## What you need to do
Which lines run from the start of the data below to the line containing "WORKSHOP GRUNDLEGENDE ASPEKTE"? Set them down exactly, with none added.

## Information supplied
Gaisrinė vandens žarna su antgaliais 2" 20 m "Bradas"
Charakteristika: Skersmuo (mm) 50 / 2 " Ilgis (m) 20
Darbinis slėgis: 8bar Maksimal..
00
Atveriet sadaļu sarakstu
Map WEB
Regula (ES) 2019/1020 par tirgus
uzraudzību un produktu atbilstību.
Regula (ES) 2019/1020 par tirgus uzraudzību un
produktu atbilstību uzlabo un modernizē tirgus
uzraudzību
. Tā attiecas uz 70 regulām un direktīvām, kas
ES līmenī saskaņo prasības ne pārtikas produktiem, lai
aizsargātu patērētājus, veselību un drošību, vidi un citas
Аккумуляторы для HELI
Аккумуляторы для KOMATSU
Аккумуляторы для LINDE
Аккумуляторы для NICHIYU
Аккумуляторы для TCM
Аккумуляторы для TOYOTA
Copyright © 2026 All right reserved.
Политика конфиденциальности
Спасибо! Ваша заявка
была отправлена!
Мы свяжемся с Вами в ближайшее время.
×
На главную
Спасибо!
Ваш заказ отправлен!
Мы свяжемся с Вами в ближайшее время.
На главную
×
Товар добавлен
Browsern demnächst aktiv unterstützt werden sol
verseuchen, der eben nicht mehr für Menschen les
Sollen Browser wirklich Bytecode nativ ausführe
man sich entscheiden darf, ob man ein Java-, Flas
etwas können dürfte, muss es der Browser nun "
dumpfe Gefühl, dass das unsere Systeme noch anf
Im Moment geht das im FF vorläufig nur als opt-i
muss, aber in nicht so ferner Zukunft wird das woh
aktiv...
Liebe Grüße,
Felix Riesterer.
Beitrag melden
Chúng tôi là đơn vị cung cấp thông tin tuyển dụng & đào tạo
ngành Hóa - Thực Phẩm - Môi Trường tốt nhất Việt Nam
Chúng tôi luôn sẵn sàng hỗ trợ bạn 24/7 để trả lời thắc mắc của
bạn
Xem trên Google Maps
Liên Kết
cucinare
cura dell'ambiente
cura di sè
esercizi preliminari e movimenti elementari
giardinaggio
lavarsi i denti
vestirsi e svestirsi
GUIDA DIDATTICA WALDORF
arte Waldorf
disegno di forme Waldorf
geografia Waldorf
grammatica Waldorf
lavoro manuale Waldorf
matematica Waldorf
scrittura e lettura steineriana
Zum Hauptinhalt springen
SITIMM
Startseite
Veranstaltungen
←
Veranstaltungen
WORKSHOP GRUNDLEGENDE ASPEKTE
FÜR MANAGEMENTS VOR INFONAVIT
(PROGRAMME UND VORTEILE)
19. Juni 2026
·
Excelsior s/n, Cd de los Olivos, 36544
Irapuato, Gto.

## Response area
Gaisrinė vandens žarna su antgaliais 2" 20 m "Bradas"
Charakteristika: Skersmuo (mm) 50 / 2 " Ilgis (m) 20
Darbinis slėgis: 8bar Maksimal..
00
Atveriet sadaļu sarakstu
Map WEB
Regula (ES) 2019/1020 par tirgus
uzraudzību un produktu atbilstību.
Regula (ES) 2019/1020 par tirgus uzraudzību un
produktu atbilstību uzlabo un modernizē tirgus
uzraudzību
. Tā attiecas uz 70 regulām un direktīvām, kas
ES līmenī saskaņo prasības ne pārtikas produktiem, lai
aizsargātu patērētājus, veselību un drošību, vidi un citas
Аккумуляторы для HELI
Аккумуляторы для KOMATSU
Аккумуляторы для LINDE
Аккумуляторы для NICHIYU
Аккумуляторы для TCM
Аккумуляторы для TOYOTA
Copyright © 2026 All right reserved.
Политика конфиденциальности
Спасибо! Ваша заявка
была отправлена!
Мы свяжемся с Вами в ближайшее время.
×
На главную
Спасибо!
Ваш заказ отправлен!
Мы свяжемся с Вами в ближайшее время.
На главную
×
Товар добавлен
Browsern demnächst aktiv unterstützt werden sol
verseuchen, der eben nicht mehr für Menschen les
Sollen Browser wirklich Bytecode nativ ausführe
man sich entscheiden darf, ob man ein Java-, Flas
etwas können dürfte, muss es der Browser nun "
dumpfe Gefühl, dass das unsere Systeme noch anf
Im Moment geht das im FF vorläufig nur als opt-i
muss, aber in nicht so ferner Zukunft wird das woh
aktiv...
Liebe Grüße,
Felix Riesterer.
Beitrag melden
Chúng tôi là đơn vị cung cấp thông tin tuyển dụng & đào tạo
ngành Hóa - Thực Phẩm - Môi Trường tốt nhất Việt Nam
Chúng tôi luôn sẵn sàng hỗ trợ bạn 24/7 để trả lời thắc mắc của
bạn
Xem trên Google Maps
Liên Kết
cucinare
cura dell'ambiente
cura di sè
esercizi preliminari e movimenti elementari
giardinaggio
lavarsi i denti
vestirsi e svestirsi
GUIDA DIDATTICA WALDORF
arte Waldorf
disegno di forme Waldorf
geografia Waldorf
grammatica Waldorf
lavoro manuale Waldorf
matematica Waldorf
scrittura e lettura steineriana
Zum Hauptinhalt springen
SITIMM
Startseite
Veranstaltungen
←
Veranstaltungen
WORKSHOP GRUNDLEGENDE ASPEKTE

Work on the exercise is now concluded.